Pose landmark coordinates
+++

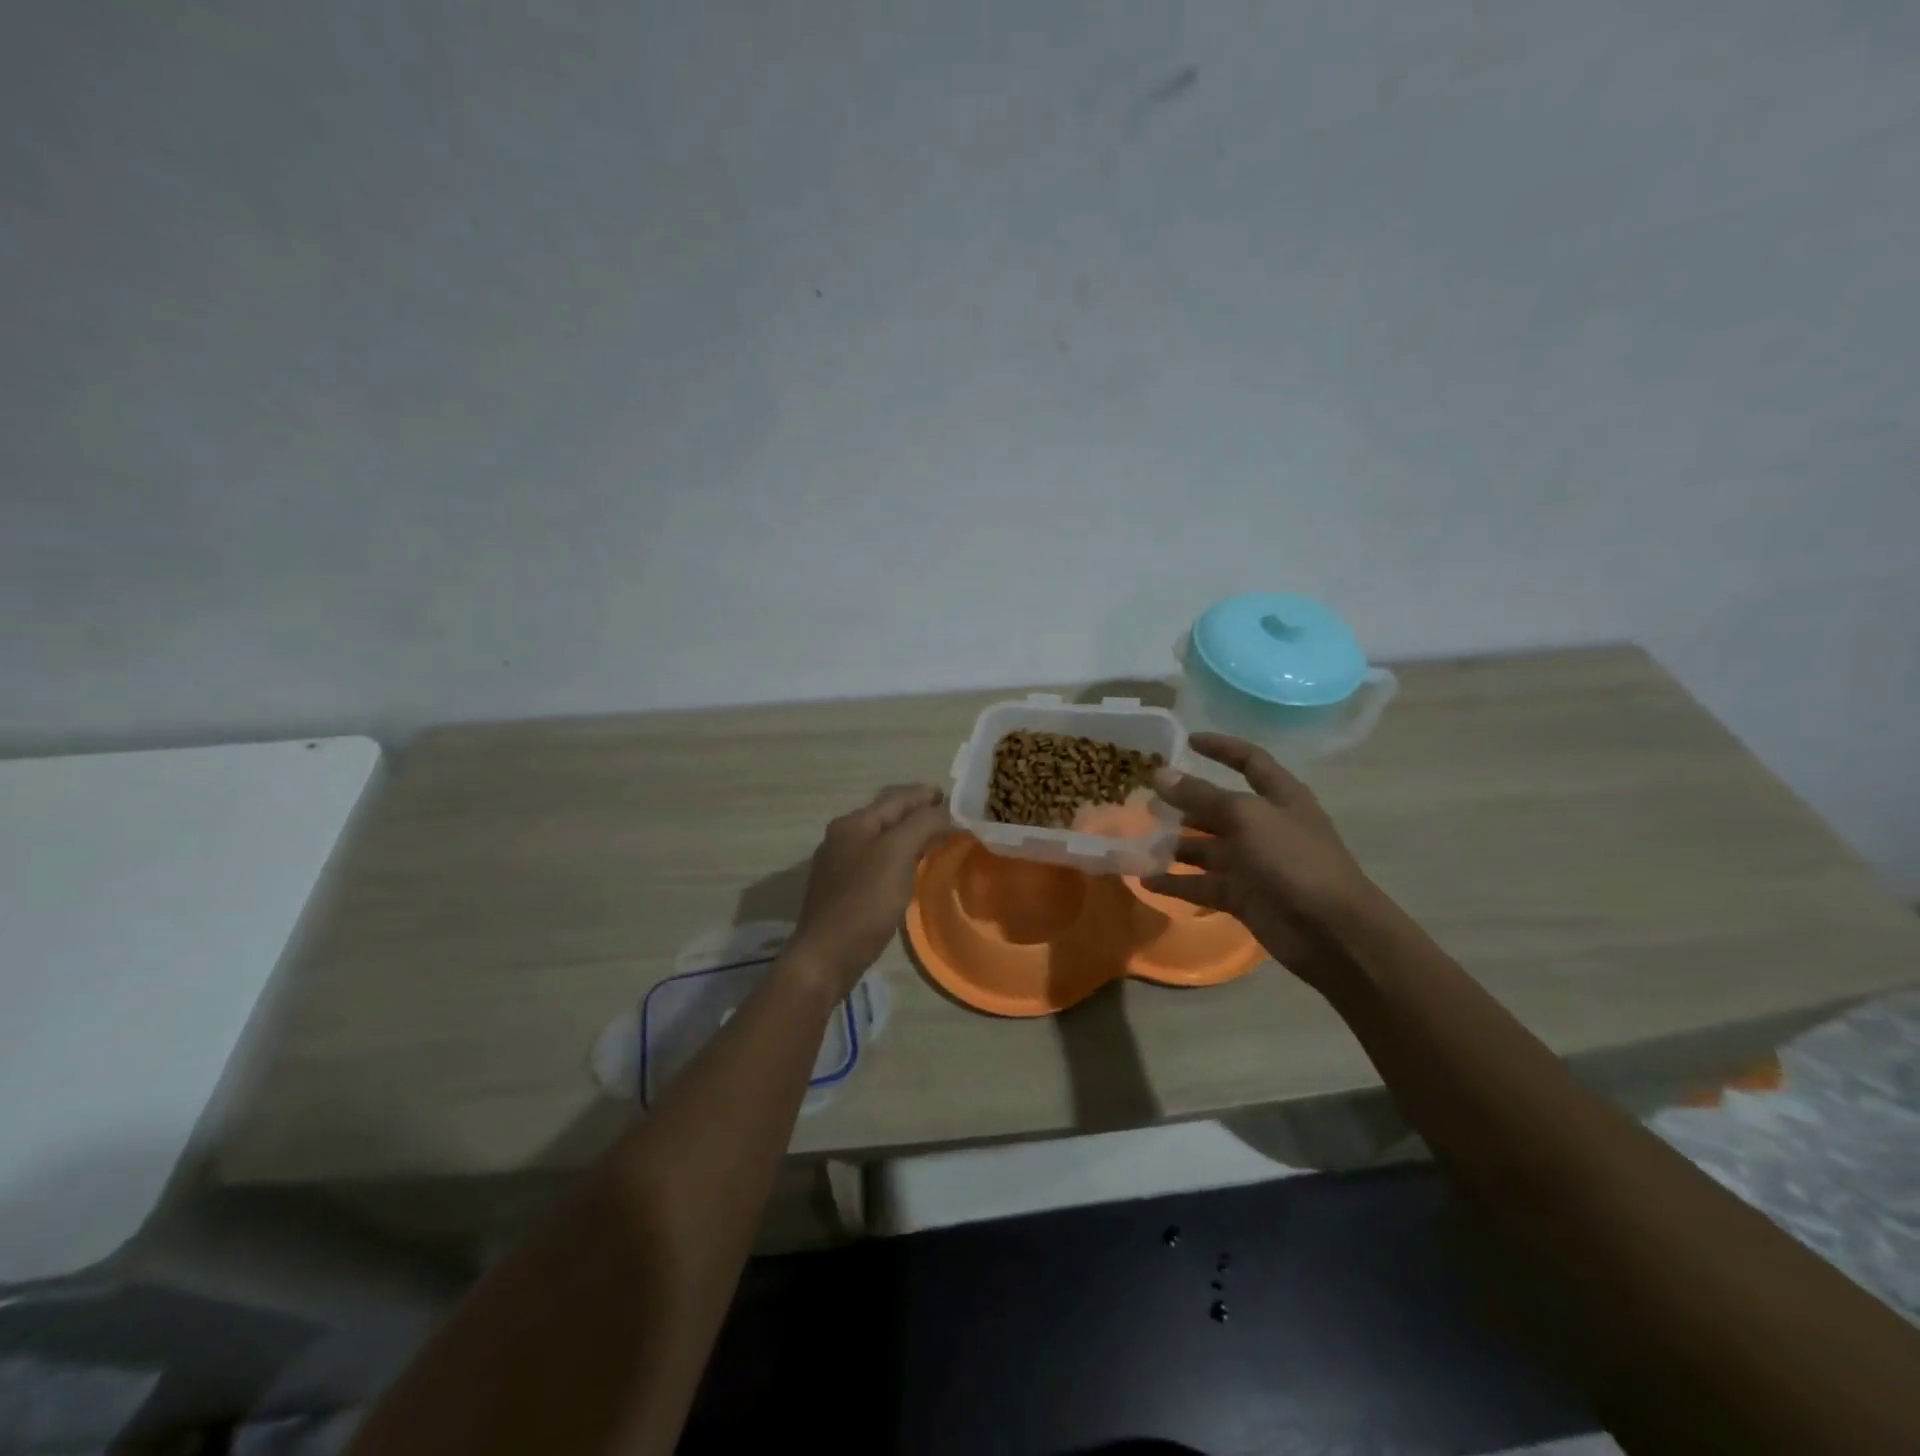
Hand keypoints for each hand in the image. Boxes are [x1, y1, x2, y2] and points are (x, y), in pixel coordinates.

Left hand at [784, 784, 954, 999]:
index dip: (925, 795)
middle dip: (917, 813)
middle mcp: (842, 837)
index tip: (953, 796)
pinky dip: (898, 856)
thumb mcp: (897, 854)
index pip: (896, 799)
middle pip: (887, 816)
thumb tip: (945, 809)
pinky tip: (910, 867)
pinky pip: (877, 861)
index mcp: (853, 823)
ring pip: (882, 839)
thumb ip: (922, 825)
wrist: (827, 955)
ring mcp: (839, 865)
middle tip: (948, 816)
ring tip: (935, 838)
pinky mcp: (843, 890)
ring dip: (908, 835)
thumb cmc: (864, 900)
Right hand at [1141, 734, 1380, 989]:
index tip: (1188, 741)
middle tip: (1144, 801)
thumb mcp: (1246, 817)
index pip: (1249, 761)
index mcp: (1279, 797)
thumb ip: (1201, 796)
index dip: (1222, 748)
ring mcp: (1254, 864)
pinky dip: (1177, 883)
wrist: (1331, 932)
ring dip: (1175, 845)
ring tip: (1138, 841)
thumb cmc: (1294, 860)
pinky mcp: (1243, 897)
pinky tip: (1146, 880)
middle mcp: (1265, 826)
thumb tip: (1160, 774)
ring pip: (1206, 849)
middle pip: (1220, 808)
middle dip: (1184, 803)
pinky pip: (1203, 885)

+++

> About this task
The entries above need to be repeated word for word, minus their pictures.

> Result for this exercise
Hand keypoints for each hand in the image. Boxes are [x1, y1, x2, y2] and points are (x, y), in pixel coordinates.

Left hand at [784, 784, 954, 999]:
index dip: (925, 795)
middle dip: (917, 813)
middle mcp: (842, 837)
index tip: (953, 796)
pinky dip: (898, 856)
thumb mcp: (897, 854)
index pip: (896, 799)
middle pip: (887, 816)
thumb tip: (945, 809)
pinky tip: (910, 867)
pinky pip: (877, 861)
index mcp: (853, 823)
ring pip: (882, 839)
thumb ip: (922, 825)
wrist: (827, 955)
ring mcp: (839, 865)
middle tip: (948, 816)
ring tip: (935, 838)
pinky mcp: (843, 890)
ring dip: (908, 835)
thumb cmc: (864, 900)
Right hand at [1141, 734, 1380, 989]:
index tip: (1188, 741)
middle tip: (1144, 801)
thumb mcp: (1246, 817)
index pip: (1249, 761)
index mcp: (1279, 797)
thumb ip: (1201, 796)
index dip: (1222, 748)
ring mcp: (1254, 864)
pinky dip: (1177, 883)
wrist: (1331, 932)
ring dip: (1175, 845)
ring tip: (1138, 841)
thumb cmc: (1294, 860)
pinky mcp: (1243, 897)
pinky tip: (1146, 880)
middle mcp: (1265, 826)
thumb tip: (1160, 774)
ring pip: (1206, 849)
middle pip: (1220, 808)
middle dip: (1184, 803)
pinky pip: (1203, 885)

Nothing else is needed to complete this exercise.